Sconvolti, gli uomini salirono le scale senza dire una parola. Gruder ordinò di oltrepassare una porta sulla sinistra. Il Blocco 18 era pieno di letti a castello a tre piani. Ciascuno aveva un materasso sottile con sopra un’esile coperta di lana verde ripiegata.

Il problema diventò subito ovvio: non c’erano abbastanza letti per tutti gli uomini sotto il controllo di Gruder. Quando i prigionieri se ne resero conto, iniziarono a spingere e a farsi largo per assicurarsi un giaciglio e una coperta. Jacob riuscì a balzare in cima a un letto nell’angolo più lontano della stanza proprio mentre Gruder iniziava a imprecare e a gridare. Ordinò a tutti di mettersi a letto all’istante, senza eccezioni. Il che significava almeno due, se non tre persone sullo stesso materasso.

Jacob si ritrovò a condividere il letto con un tale sulla quarantina, magro, occhi fuori dalle orbite e che emanava uno strano olezzo, e con un ragazzo sconvolto che aveva circa la sua età. Nessuno si presentò. Non incrociarono nemmeno gli sguardi. L’uomo prese la coperta per sé, lasciando gli altri a bocca asciutta. In più, non faceva che spingerli per farsi spazio. Prima che Gruder spegnesse le luci, Jacob vide sull’uniforme dell’uomo un triangolo nero. Il marchio di asociale gli calzava alla perfezione. Il giovane portava un triangolo giallo. Era ebreo anche lui.

Notò un fornello a carbone in mezzo alla stanza, ma non c’erano né carbone né fuoco. Le finestre erano serrate da sbarre d’acciaio. Il pavimento era disseminato di paglia e gli ricordò il carro bestiame che lo aveva portato lì.
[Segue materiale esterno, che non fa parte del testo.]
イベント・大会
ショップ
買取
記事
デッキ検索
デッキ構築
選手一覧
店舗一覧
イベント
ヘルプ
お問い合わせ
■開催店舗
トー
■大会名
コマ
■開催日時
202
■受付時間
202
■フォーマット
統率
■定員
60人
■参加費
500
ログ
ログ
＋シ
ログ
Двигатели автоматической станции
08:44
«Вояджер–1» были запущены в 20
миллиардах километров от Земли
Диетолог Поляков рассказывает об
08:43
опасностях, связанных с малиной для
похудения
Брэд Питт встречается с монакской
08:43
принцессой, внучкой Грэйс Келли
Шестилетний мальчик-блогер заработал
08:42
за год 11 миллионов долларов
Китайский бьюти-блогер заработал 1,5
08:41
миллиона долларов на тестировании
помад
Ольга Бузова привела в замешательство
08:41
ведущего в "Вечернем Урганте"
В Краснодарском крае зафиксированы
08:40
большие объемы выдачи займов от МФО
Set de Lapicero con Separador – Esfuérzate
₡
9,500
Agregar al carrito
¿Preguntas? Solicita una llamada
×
Al buio, Jacob aveva freddo e si sentiva esausto. Eppure non riuscì ad addormentarsi. Non con quel pazzo che spingeva e tirava calci. Non con uomini che si lamentavano e piangevano attorno a lui. Non con chi russava pesantemente o si sentiva libero di parlare fra sé e sé. Non con lo stomaco che brontolava e con la bocca secca. Non con il terrore di cosa avrebbe portato la notte o l’indomani. Si ricordò delle lettere che la gente aveva letto sul treno. Pensò agli avvertimenti nascosti che avevano cercato di lanciare ai propri cari. Riusciva quasi a vedere l’angelo della morte volare sopra quel posto. Non se ne andava. Era venuto per derubare, uccidere, distruggere, e per la prima volta nella sua vita Jacob ebbe paura di chiudere gli occhi. Era più forte il timore di non risvegliarsi o quello di riaprirli?

Fissò il soffitto nell’oscurità totale e provò a pensare ad altro, qualunque altra cosa che non fosse la morte. Si chiese chi fossero le persone che aveva attorno. Come si chiamavano? Non voleva arrabbiarsi con loro. Dopotutto erano nella sua stessa barca. Da dove venivano? Com’erano stati catturati? A cosa pensavano? Qualcuno di loro faceva parte della Resistenza? Poteva fidarsi?

Non c’erano risposte, almeno non quella sera, e Jacob di sicuro non si sarebbe messo a fare domande. Ma forse nei giorni a venire, se avesse prestato attenzione, avrebbe iniziato a conoscere gli uomini che condividevano la sua stanza, per capire chi poteva essere un nemico e chi, magari, un alleato.